Jaish al-Adl has been designated as a terrorist organization by Iran, whose officials often refer to it as Jaish al-Zulm (Army of Injustice) and “Takfiri terrorists.” The United States put the group on its foreign terrorist organizations list in 2010.

Iranian officials often allege that the group has ties with US, Saudi, and Israeli intelligence agencies and is funded by them.

Jaish al-Adl was founded by Abdul Rahim Mollazehi, a Baluch militant, in 2012 by reorganizing Jundullah (Army of God), also known as the People’s Resistance of Iran.

A few months after its emergence, on October 25, 2013, the group ambushed border patrols in Saravan in retaliation for the death sentences passed on 16 Baluch prisoners. Fourteen military personnel were killed, and seven others were seriously injured in the attack. Assailants, Iranian authorities said, fled to Pakistan’s tribal areas after the attack. Iran hanged all the sixteen prisoners the next day, claiming they were affiliated to Jaish al-Adl and other militant groups.
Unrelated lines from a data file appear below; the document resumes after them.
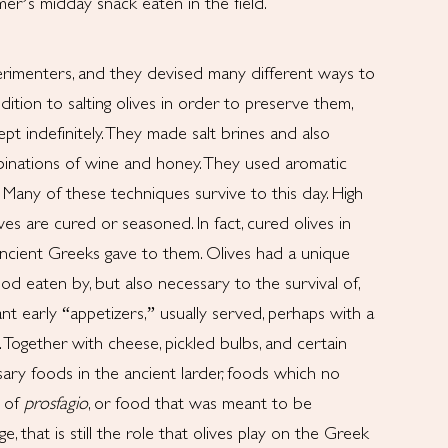
er’s midday snack eaten in the field.
rimenters, and they devised many different ways to
dition to salting olives in order to preserve them,
ept indefinitely. They made salt brines and also
inations of wine and honey. They used aromatic
. Many of these techniques survive to this day. High
es are cured or seasoned. In fact, cured olives in
cient Greeks gave to them. Olives had a unique
d eaten by, but also necessary to the survival of,
t early “appetizers,” usually served, perhaps with a
 Together with cheese, pickled bulbs, and certain
sary foods in the ancient larder, foods which no
y of
prosfagio
, or food that was meant to be
, that is still the role that olives play on the Greek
Jundullah, founded by Abdolmalek Rigi in 2002, operated in Iran's Sistan and Baluchestan Province and the adjoining Baluch-majority areas of Pakistan and Afghanistan and mainly demanded justice for the Sunni Baluchi population, and was not an overtly separatist group. Rigi said he considered himself as an Iranian citizen.

The militant group claimed responsibility for several bombings and assassinations such as the killing of 42 including five senior Revolutionary Guards commanders in Pisheen in 2009 but lost much of its power and influence in the region after Iran captured and executed Rigi in 2010. In 2013, Jundullah also claimed responsibility for bombing a church in Peshawar, Pakistan, in 2013 which killed 85.

Iranian authorities claimed that they had forced a commercial airliner flying from Dubai to Bishkek in Kyrgyzstan to land at Bandar Abbas International Airport based on intelligence indicating Rigi was onboard the plane with a forged Afghan passport. They also claimed Rigi had confessed to being in a US military base a day before his arrest.

The state TV showed Rigi being taken by masked commandos from the plane but there were also reports of him having been handed over to Iran by Pakistan and that Iran's claims were only a cover-up of Pakistan’s delivery of Rigi to them.